The report of the last Qutub study by CBRI in 2005 said the tilt was in the range of 2.5cm to 4.7cm to the southwest side, but there was possible danger of further tilt due to the minar’s location in a seismic zone.
“Till last year, there was concern that rainwater seepage was affecting the foundation of the minar and possibly aggravating the tilt. But lime-terracing around it ensured no more rainwater would dampen Qutub’s foundation. Now, our concern is basically about the affect of vibrations caused by frequent movement of planes over Qutub Minar,” said a senior official.
Rising concern over the increasing number of planes flying over Qutub Minar and their close proximity to the structure had forced ASI to take up the matter with the civil aviation ministry.
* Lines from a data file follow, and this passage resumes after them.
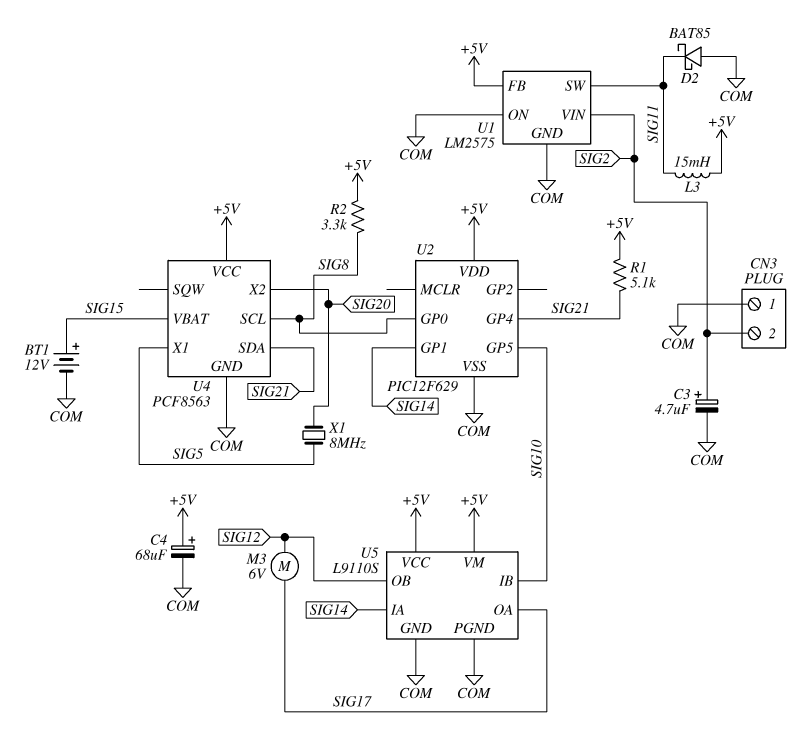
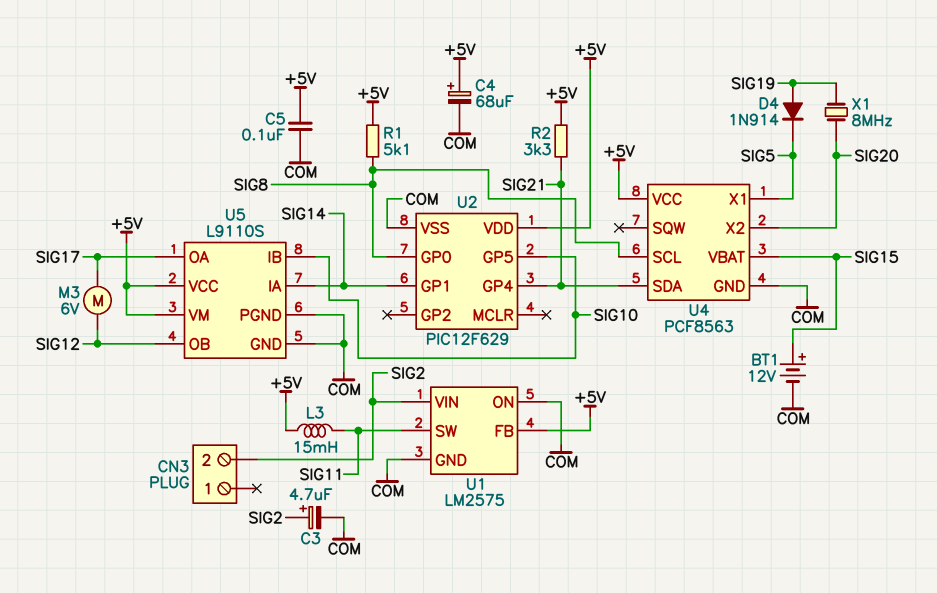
C5: none -> 100nF (+5V, COM)
CN3 pin 1: COM -> none
D2: schottky BAT85 (A COM, K SIG11) -> none
D4: none -> diode 1N914 (A SIG19, K SIG5)
R1: 5.1k (+5V, SIG21) -> 5.1k (+5V, SIG8)
R2: 3.3k (+5V, SIG8) -> 3.3k (+5V, SIG21)
X1: 8MHz (SIG5, SIG20) -> 8MHz (SIG19, SIG20)

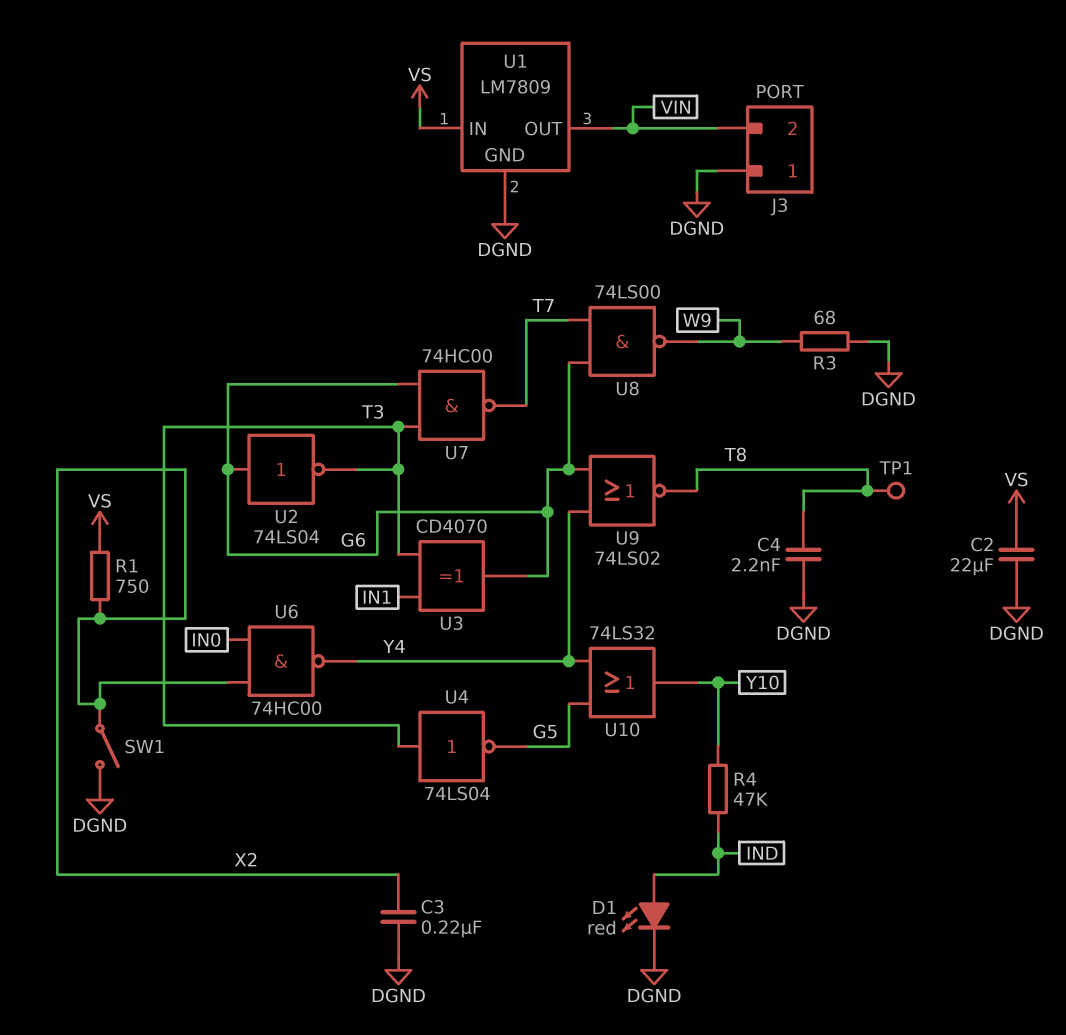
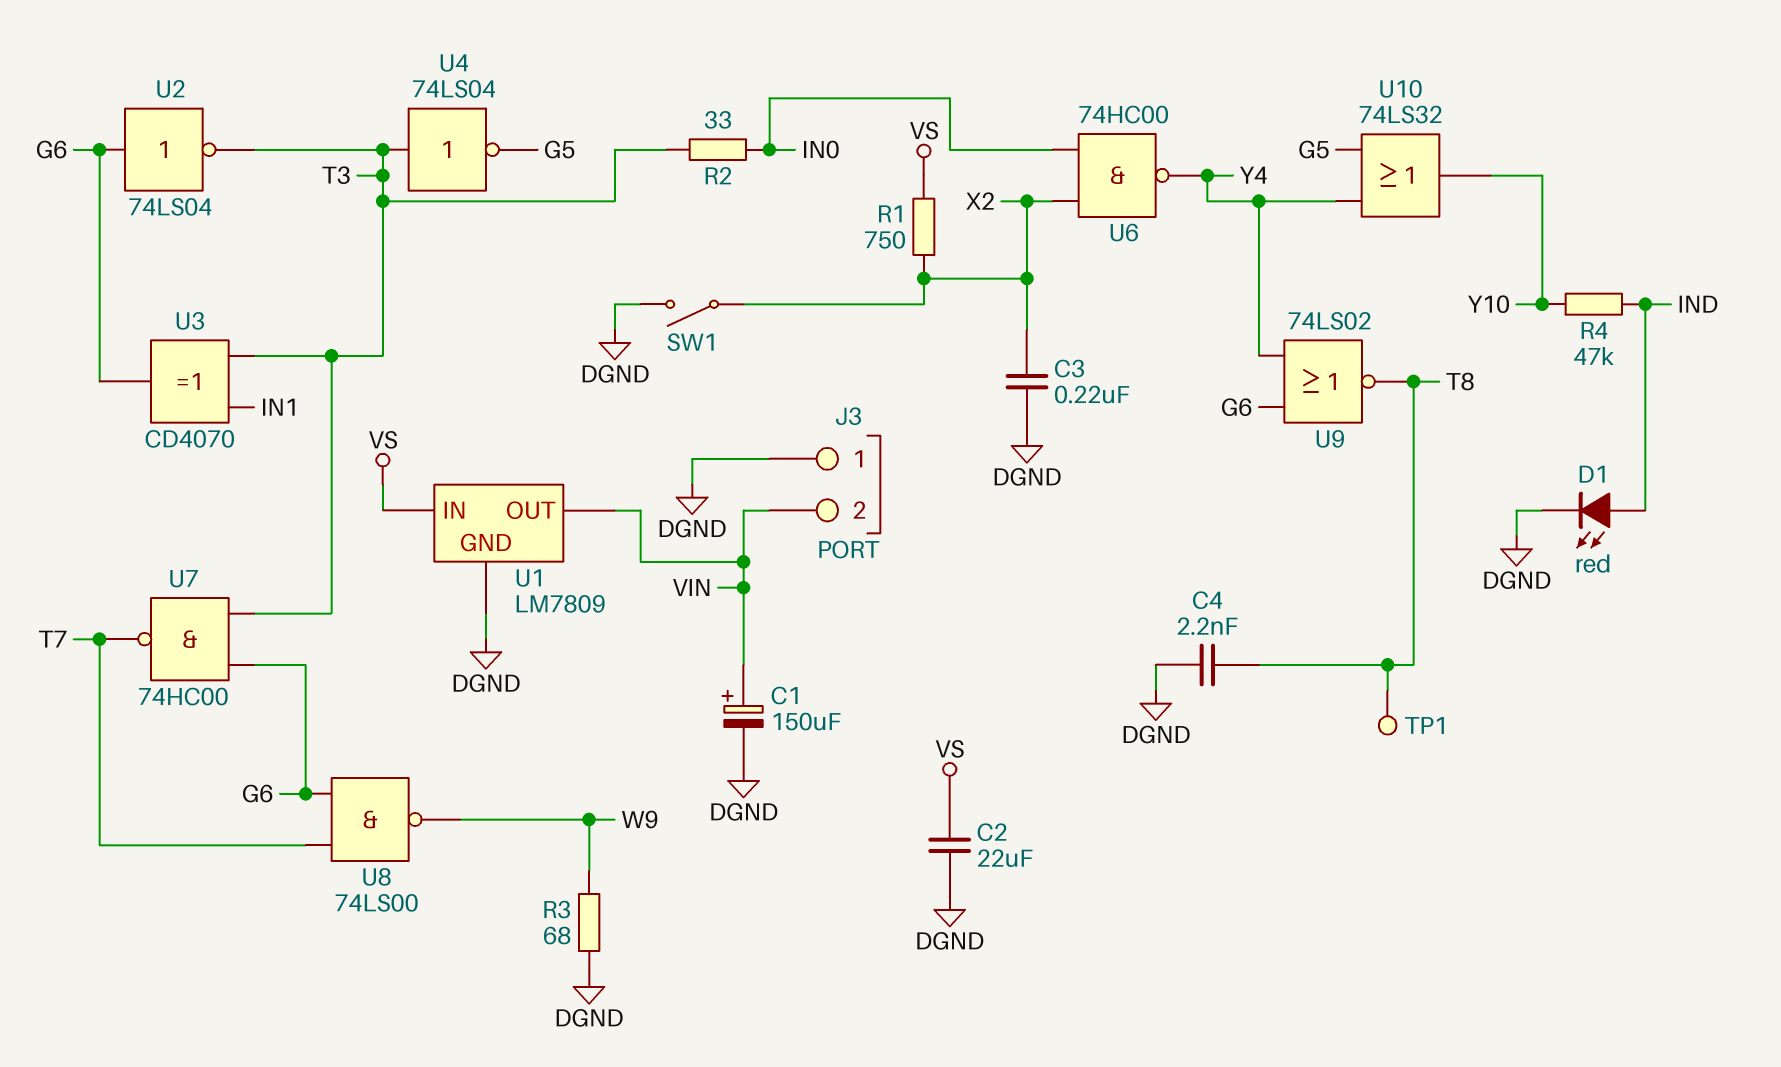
C1: none -> 150uF (plus VIN, minus DGND)
R2: none -> 33 (IN0, T3)

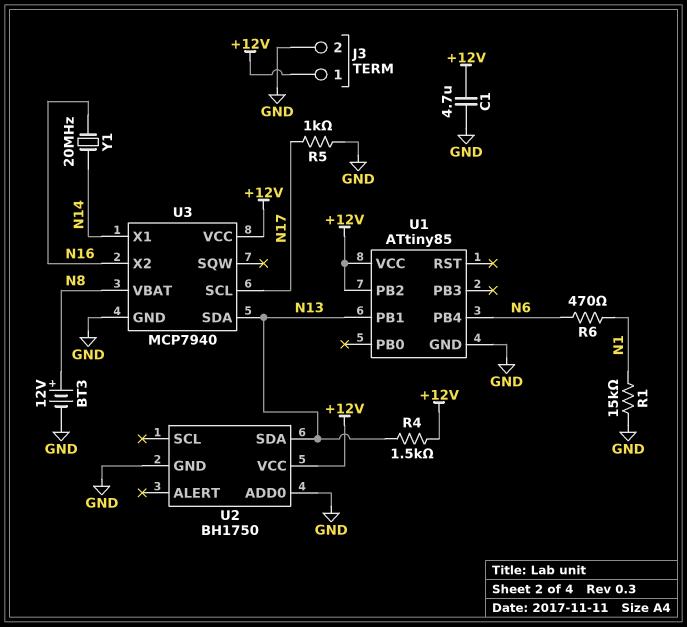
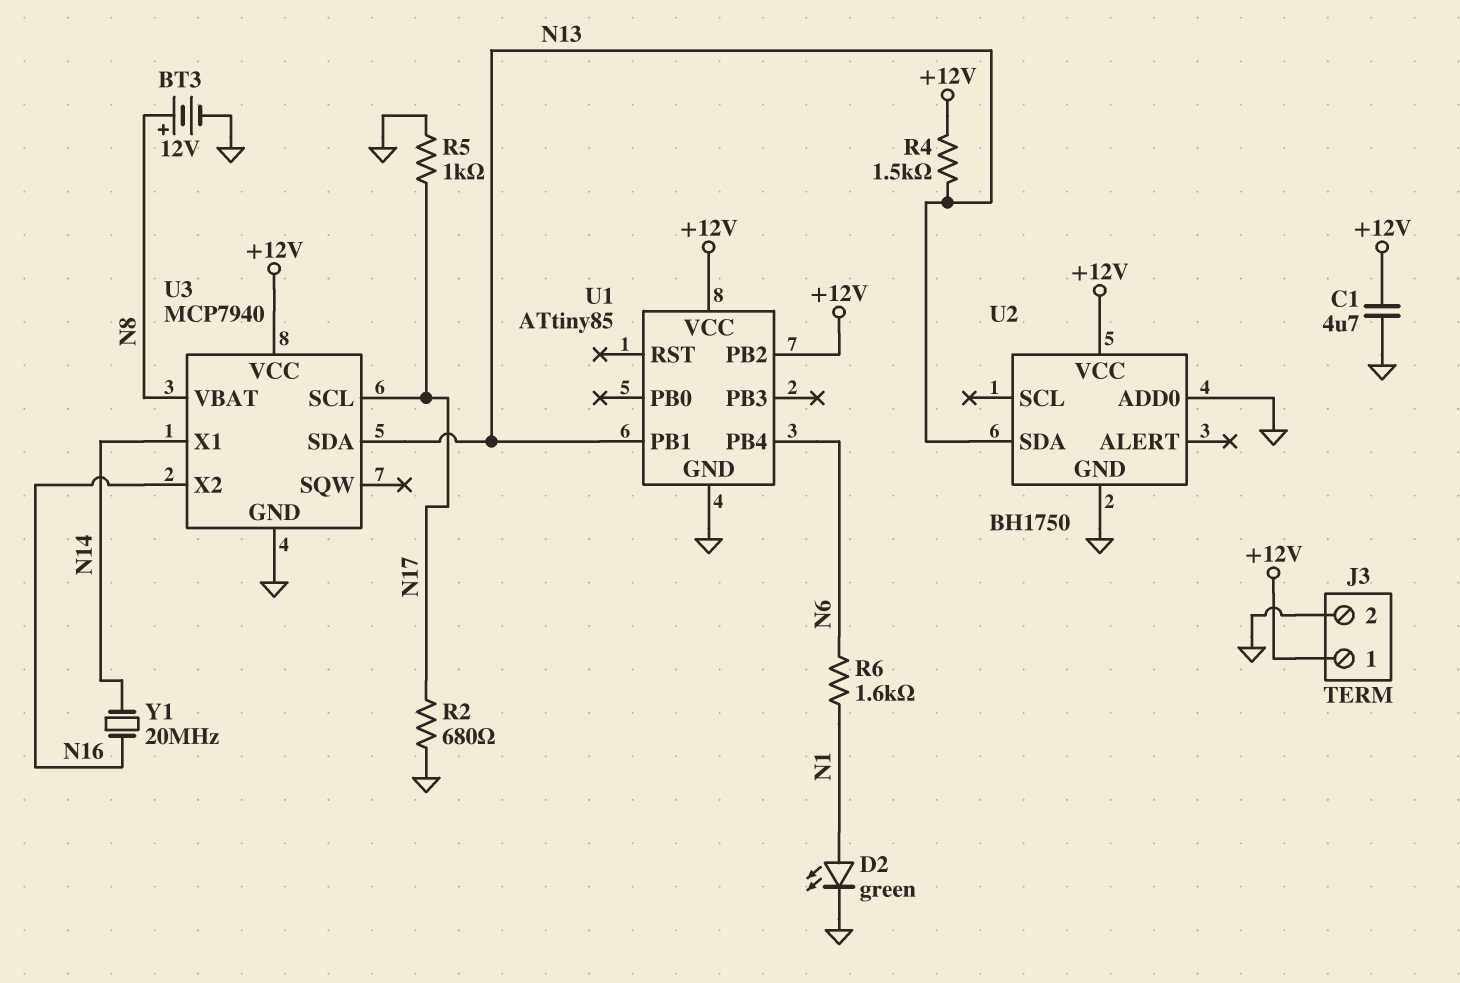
D2: none -> LED green (A N1, K GND)
R1: 15k (GND, N1) -> none
R2: none -> 680 (GND, N17)
R6: 470 (N1, N6) -> 1.6k (N1, N6)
According to top sources, ASI had written to the ministry a few months ago asking them to ensure low-flying planes do not come close to the 72.5m-high monument. "We were told a study would be undertaken by IIT to ascertain whether plane vibrations had affected Qutub Minar, but the study is yet to take place,'' said an official.
ASI is also proposing to have the CBRI study conducted on an annual basis now. "Qutub Minar is a world heritage site and needs to be monitored on an annual basis. It is recommended to carry out geodetic observations every year so as to keep vigil on the stability of the monument,'' said a senior official. The geodetic survey ascertains the geological conditions around the structure. Top ministry sources said the proposal for an annual survey by CBRI was under consideration and could be started at the earliest.
According to ASI sources, it was worrying earlier as planes used to fly over the minar every two minutes. Sources said: "Ever since the new runway was inaugurated last September, Qutub Minar has been on the approach path and the frequency of planes flying over it had increased tremendously.''
Qutub Minar, buit by Qutubuddin Aibak, was the first monument in the capital to be awarded world heritage status by Unesco in 1993 and is also the most visited monument in Delhi, followed by Red Fort.